2Con el Quijote, Cervantes no escribe un libro imitando a los héroes de caballerías, sino imitando a los que imitan las actitudes de esos libros. Esto conlleva un nivel incuestionable de simbolismo. No critica la ficción, sino la mímesis de la ficción. Así que, aunque leído y aclamado en su época, tal vez Cervantes no fue entendido en la dimensión que él pretendió. Sin duda, el rápido éxito del Quijote no solo en España, sino en América y Europa, se debía, entre otras cuestiones, al hecho de que contenía códigos reconocibles para los lectores de la época, aún acostumbrados a leer libros de caballerías. Pero su verdadero valor simbólico, social y literario no llegó a comprenderse plenamente. España era un territorio repleto de asombrados y abatidos hidalgos venidos a menos, absurdos e inútiles herederos de una casta guerrera en época de paz, altivos muertos de hambres que caminaban dejando en el barro de las calles huellas del pasado. Alonso Quijano, tal vez como el propio Cervantes, no fue más que un hombre incapaz de entender un mundo nuevo. Hay un componente trágico, social y de una luminosa humanidad en Alonso Quijano que no llegó a percibirse en su momento. Este loco, caracterizado por los lectores de la época como un personaje eminentemente risible, tenía una trascendencia que traspasaba su simple comicidad. El mestizaje en El Quijote nos lleva a reír en un trasfondo innegable de tristeza, lo que sitúa a la obra en un espacio absoluto de modernidad y al autor en un adelantado “romántico”. Cervantes está presentando un tipo de locura que hasta un siglo más tarde no sería concebida: la locura que tiene su origen en el medio, los locos que son productos de la sociedad que los aboca a la pérdida de razón, que llena las calles de insensatos o alienados individuos.

Desde aquella mítica Nave de los locos que inmortalizara en su obra moralista y satírica Sebastian Brant y que recorría Europa en el siglo XV con su cargamento de insensatos, descargando de las ciudades el peso de la locura, hasta la época en la que Alonso Quijano emprende los caminos al lado de su escudero, la locura aún no ha sido observada desde el púlpito de la razón. La nueva visión se consolidará a mediados del siglo XVII, cuando comenzará a edificarse ese nuevo “leprosario” de marginalidad donde dar sentido a la encarnación del mal en la tierra y encerrar el miedo secular. Será entonces cuando los locos dejarán de vagar por los barcos y por las cerretas de Europa para ser encerrados en lugares donde la sociedad pudiera sentirse a salvo.

+++

• ACTIVIDAD 1
Extrae del texto sobre el Quijote el fragmento que va desde "Desde aquella mítica" hasta "sentirse a salvo.", ambas partes incluidas.
• ACTIVIDAD 2
Enumera todos los nombres de territorios geográficos que aparecen en el texto sobre el Quijote, sin repetirlos.
• ACTIVIDAD 3
Prosigue el texto sobre el Quijote a partir de su última oración.

• ENTRADAS EXTRAÍDAS
+++

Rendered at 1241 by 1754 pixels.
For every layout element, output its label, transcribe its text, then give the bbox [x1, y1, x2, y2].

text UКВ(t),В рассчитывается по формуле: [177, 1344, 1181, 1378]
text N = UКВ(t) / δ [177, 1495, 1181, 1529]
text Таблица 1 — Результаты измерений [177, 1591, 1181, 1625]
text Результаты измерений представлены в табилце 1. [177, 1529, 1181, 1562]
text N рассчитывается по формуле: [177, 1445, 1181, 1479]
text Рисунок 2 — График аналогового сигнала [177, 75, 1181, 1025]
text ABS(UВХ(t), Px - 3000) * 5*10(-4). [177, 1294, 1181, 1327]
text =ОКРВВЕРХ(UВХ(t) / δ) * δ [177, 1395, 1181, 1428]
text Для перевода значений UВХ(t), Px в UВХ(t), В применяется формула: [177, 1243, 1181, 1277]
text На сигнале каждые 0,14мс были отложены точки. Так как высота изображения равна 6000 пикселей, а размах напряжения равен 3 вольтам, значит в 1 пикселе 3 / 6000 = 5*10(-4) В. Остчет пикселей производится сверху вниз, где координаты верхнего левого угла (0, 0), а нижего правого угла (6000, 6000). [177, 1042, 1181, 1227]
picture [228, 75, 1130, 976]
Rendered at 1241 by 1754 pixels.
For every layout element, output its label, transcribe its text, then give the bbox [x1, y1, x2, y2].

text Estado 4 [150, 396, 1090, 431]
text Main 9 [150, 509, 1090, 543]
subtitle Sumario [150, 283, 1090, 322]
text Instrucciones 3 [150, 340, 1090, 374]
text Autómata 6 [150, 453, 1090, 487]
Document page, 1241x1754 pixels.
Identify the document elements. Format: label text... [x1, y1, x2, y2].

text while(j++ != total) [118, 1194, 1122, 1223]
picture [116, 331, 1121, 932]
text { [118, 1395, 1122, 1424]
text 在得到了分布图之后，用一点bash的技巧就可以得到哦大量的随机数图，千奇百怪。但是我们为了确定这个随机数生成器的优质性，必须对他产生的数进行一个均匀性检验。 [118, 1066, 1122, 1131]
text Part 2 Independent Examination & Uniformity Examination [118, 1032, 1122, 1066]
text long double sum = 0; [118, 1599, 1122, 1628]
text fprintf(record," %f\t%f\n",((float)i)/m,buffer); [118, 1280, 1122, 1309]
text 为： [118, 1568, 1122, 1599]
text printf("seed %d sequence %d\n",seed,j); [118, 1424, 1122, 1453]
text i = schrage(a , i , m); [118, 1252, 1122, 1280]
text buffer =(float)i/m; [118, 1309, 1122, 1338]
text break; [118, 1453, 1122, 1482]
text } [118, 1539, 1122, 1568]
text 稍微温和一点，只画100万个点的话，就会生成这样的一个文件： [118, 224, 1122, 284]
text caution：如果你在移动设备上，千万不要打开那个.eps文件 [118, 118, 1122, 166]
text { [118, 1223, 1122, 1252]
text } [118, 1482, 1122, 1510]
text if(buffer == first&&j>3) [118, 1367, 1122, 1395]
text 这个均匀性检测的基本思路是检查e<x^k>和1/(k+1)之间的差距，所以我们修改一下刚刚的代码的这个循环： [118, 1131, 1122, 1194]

+++

• RESPUESTA 1
Desde aquella mítica Nave de los locos que inmortalizara en su obra moralista y satírica Sebastian Brant y que recorría Europa en el siglo XV con su cargamento de insensatos, descargando de las ciudades el peso de la locura, hasta la época en la que Alonso Quijano emprende los caminos al lado de su escudero, la locura aún no ha sido observada desde el púlpito de la razón. La nueva visión se consolidará a mediados del siglo XVII, cuando comenzará a edificarse ese nuevo “leprosario” de marginalidad donde dar sentido a la encarnación del mal en la tierra y encerrar el miedo secular. Será entonces cuando los locos dejarán de vagar por los barcos y por las cerretas de Europa para ser encerrados en lugares donde la sociedad pudiera sentirse a salvo.

• RESPUESTA 2
España, América, Europa

• RESPUESTA 3
En la marginalidad de nuestra España y sus conscientes olvidos, encontramos víctimas por cuestión de la fe (judíos, moriscos, protestantes), humillados por su identidad sexual, desdichados, necios, rebeldes, fronterizos… La literatura se ha acercado a estos arrinconados de la historia con una desigual empatía que ha lanzado su mirada sesgadamente hacia grotescos seres risibles, hacia olvidados seres oscuros, hacia peligrosos y gentiles predicadores del paganismo, hacia pícaros buscavidas o hacia soñadores a los que aún les faltaban centurias para ser comprendidos. En muchos casos, se ha podido ver cierta actitud “comprensiva”, aspecto sobre el cual Ricardo García Cárcel se cuestionaba: “¿Mala conciencia ante la represión que sufrían los marginados de la historia? ¿Reflejo de una identificación emocional de los ciudadanos corrientes y molientes con los marginados? ¿Instrumentación de la literatura para dar más o menos oxígeno al problema de la marginación?” Difíciles y difusos cuestionamientos estos, sobre todo, si pensamos que la concepción del otro, del raro, del marginal, del loco ha variado considerablemente a lo largo de la historia; aspecto que, obviamente, ha condicionado las diversas distancias de la literatura al ser marginal.

En su citado ensayo sobre la locura, Foucault realiza un admirable estudio sobre este nuevo lugar de distopía que se empieza a construir a mediados del siglo XVII, terrenos sociales acogedores de una nueva marginalidad, ajena a cualquier memoria del locus amoenus: lo que Foucault denominó “el gran encierro”. Un encierro indiscriminado de enfermos, indigentes, maleantes y locos. La pobreza y todos sus apéndices será la nueva encarnación del mal, el nuevo espacio de aislamiento. Los centros de internamiento no son hospitales, no son cárceles, no son centros de trabajo, ni de sanación. Son centros de condena de todo tipo de excluidos sociales.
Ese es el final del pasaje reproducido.